Exam­ining the effects of various muta­tions on this seeding ability could prove useful to deter­mining whether alpha synu­clein fibrils can be used as a bio­marker of Parkinson’s disease.

“For example, if a bio­logical sample from a PD patient con­tained small amounts of alpha synu­clein fibrils, you could take that sample and test the seeding ability,” Zimmer said. “If it did seed, that would say that they had PD. If it didn’t grow at all or had a long lag time for growing fibers, then they don’t have PD.”

Zimmer said of the variants she tested, she was able to identify one variant that showed promise for use as

a diag­nostic tool. She also helped improve a pro­tocol for quickly weeding out variants that were not can­di­dates for use in this test.

“That’s kind of a never-ending project because there are thou­sands and thou­sands of variants,” Zimmer said. “At the very end of the summer, I got one out of the eight that I tested that seemed like a really good can­didate.”

This past summer, Zimmer con­tinued her work with the alpha-synu­clein protein, this time devel­oping a way

to flu­o­res­cently label the protein so it could be studied and observed in cells. She said it was the first time that this labeled alpha-synu­clein protein was made into fibrils using ultra­sound, and she had to determine whether this method of tagging the protein would interfere with its ability to form fibrils. She then examined the seeding capa­bility of the tagged protein when added to cells.

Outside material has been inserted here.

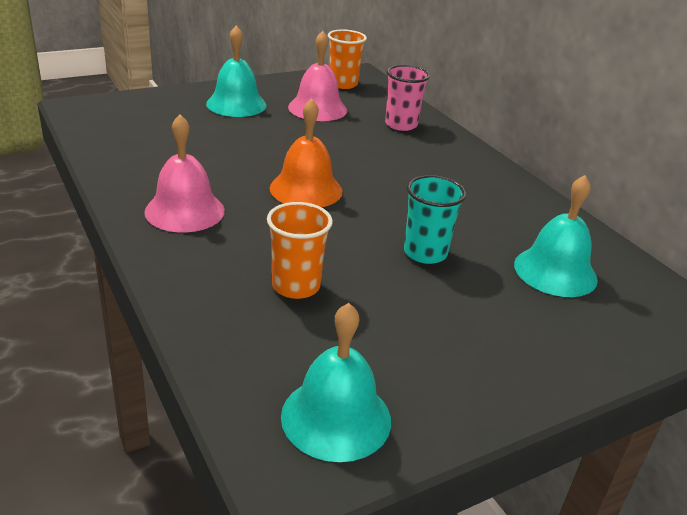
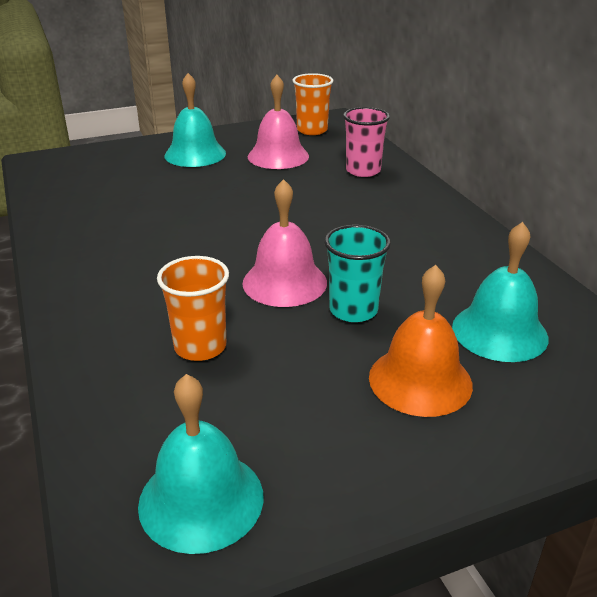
camera: 10 degrees right, 0 degrees up
(184, 211) = (108, 265): pink bell -> pink bell (284, 282)
(306, 189) = (241, 241): orange bell -> orange bell (420, 380)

“First, I had to go through the process and see how well the labeled alpha synu­clein grows into fibrils in vitro,” Zimmer said. “You have to char­ac­terize its growth before you can test it in other models.”

Becker said the Ma lab­o­ratory, which focuses on prion mech­a­nisms in neu­rode­gen­er­ative dis­eases, will con­tinue working to create a model of the disease and potential diag­nostic tools.

“We’re trying to work at it from all angles — there isn’t a good Parkinson’s disease model yet, so that’s really lim­iting when you’re trying to figure out the cause of a disease,” Becker said. “Unfor­tu­nately that just one of the huge chal­lenges with the research we’re doing right now.”